Around the same time, Jane’s friend Bridget Higney was surviving as a single woman in Sydney by working for a grocer. But in the late 1850s, Bridget met George Jarmane and baby Mary Ellen was born as a result of this union. In 1860, Bridget took George to court and was awarded 12 shillings a week maintenance. By 1862, she was pregnant to George again and she turned to the Benevolent Asylum for help and her second daughter Ada was born there in May. A year later Bridget was in trouble. She was admitted to the asylum with her children, suffering from an ulcer on her leg. She was released in October 1863 but tried to gain admission again a few days later when she turned up drunk. By this time baby Ada was sick with ulcers in her mouth, but the asylum refused to admit her. In desperation, Bridget left Ada on the doorstep of Dr Renwick. Little Ada later died and her cause of death was determined to be secondary syphilis. Bridget’s eldest daughter Mary Ellen was admitted to the asylum then went to the Randwick asylum for children, along with two of Jane’s daughters, Martha and Ann Jane. From the Police Gazette report of Bridget deserting her baby at Dr Renwick’s, we have the only description of her: described as being ’31 years of age, very tall, fair complexion, wearing a dark green dress, black cloak and a straw bonnet trimmed with dirty green ribbon’.
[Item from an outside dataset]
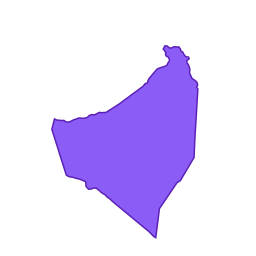 Major Isidoro, Alagoas, Brazil, rotated 290°
{"feature_id": "56859067B9836424161679", "entity_name": "Major Isidoro", "entity_type": "district", "adm_level": 2, "iso_a3": "BRA", "parent_name": "Brazil", "parent_adm1": "Alagoas", "projection": "natural_earth1", "projection_center": [-36.973, -9.523], "detail": "fine", "context": "isolated", "style": "filled", "palette": "violet", "viewbox_px": 256, "rotation_deg": 290, "n_neighbors": 0, "source": "geoboundaries", "source_scale": "gbopen_adm2", "svg_char_len": 1563}
<svg xmlns="http://www.w3.org/2000/svg" viewBox="0 0 256 256"><g transform="rotate(290 128 128)"><path d="M96.5,195.2L121.0,199.8L122.6,200.2L142.2,194.1L188.6,180.3L189.8,178.5L191.9,178.8L193.7,178.0L195.0,176.3L195.8,174.1L196.4,171.3L198.5,169.3L200.2,167.4L201.9,166.7L203.7,166.3L205.8,165.1L208.1,163.1L209.5,161.1L211.4,160.1L213.9,161.8L215.4,160.6L214.7,158.4L215.5,156.4L216.7,154.9L218.0,153.6L218.4,151.5L220.3,150.1L221.6,148.0L220.8,146.1L220.0,143.2L218.2,141.8L217.4,139.5L218.4,137.1L218.0,134.7L216.0,134.3L214.3,134.1L213.3,135.7L212.1,137.5L210.4,137.9L208.8,139.0L208.3,141.7L206.8,143.4L205.1,143.9L203.1,143.3L201.2,143.2L199.6,142.7L194.0,135.7L191.7,134.5L189.7,133.8L188.0,133.2L186.4,132.5L184.5,132.0L182.2,131.0L179.4,130.6L177.2,130.8L175.1,128.7L172.5,128.0L159.6,119.4L152.4,114.7L147.4,111.4L135.1,102.0L134.2,99.8L133.4,98.1L132.9,95.8L130.9,93.9L128.9,92.1L128.2,89.4L126.4,87.2L124.2,86.3L122.7,84.4L121.8,82.7L121.2,80.4L120.6,78.3L118.8,76.4L117.3,74.3L115.6,72.8L113.7,70.9L112.5,68.2L113.2,65.2L112.2,62.7L111.7,60.4L111.1,58.5L111.4,55.8L100.7,56.9L85.1,68.9L81.1,71.9L79.3,73.3L62.6,86.2L62.2,88.3L62.2,90.4L62.8,92.6L62.9,95.5L63.1,97.7L63.4,99.8L63.3,102.1L63.2,104.7L63.0,106.7L61.1,107.5L58.8,108.5L57.0,111.8L58.1,114.4L59.9,116.2L60.6,119.1L59.7,121.0L59.3,122.9L58.3,124.7L57.8,126.9L57.4,129.5L56.1,131.7L55.3,134.8L54.5,136.9L53.7,138.5L40.4,175.8L38.2,182.2L34.8,189.5L34.4,191.6L57.4,186.4L59.9,185.8L62.9,185.1L66.9,186.1L93.2,192.7L96.5,195.2Z" fill="#8b5cf6" stroke="#5b21b6" stroke-width="1.5"/></g></svg>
Bridget’s relationship with George Jarmane was now over and she took up with a man named Michael Barry instead. Their short-lived relationship was volatile, and each accused the other of stealing off each other. Bridget’s illness was now starting to affect her behaviour and in March 1865, she was convicted of assault. In August, Bridget was robbed whilst drunk and asleep in Hyde Park. The shawl that was stolen from her belonged to Jane. The following month Bridget threatened to ‘split the skull’ of a local publican and she spent two weeks in gaol. In January 1866, Bridget robbed a man and was sent to Darlinghurst gaol for two months. It wasn’t long before Jane was convicted of riotous conduct and sent to the same prison for a month. A few weeks after Jane’s release, she was caught on the street again, drunk and behaving indecently in Pitt St at midnight. Jane spent a week in gaol on this occasion.
On the 9 July 1866, both Jane and Bridget were convicted of riotous conduct and gaoled together for seven days. Bridget was ailing by this time and whilst in prison, she had an epileptic fit and died. Jane never returned to gaol after this and her criminal convictions ceased. She spent the next six years keeping herself out of trouble, perhaps by seeking help from her eldest children, who were by then in their late teens. Jane died of tuberculosis in Sydney in 1872. Apart from a Sydney marriage record of 1855 of an Isabella Kelly to a Jeremiah O’Brien, no trace of Jane’s sister Isabella has ever been found. Jane and Bridget were just two of at least fifty famine orphan girls who were gaoled in NSW from the 1850s to 1900. Work is continuing to bring the stories of these marginalised women of mid nineteenth-century Sydney to life.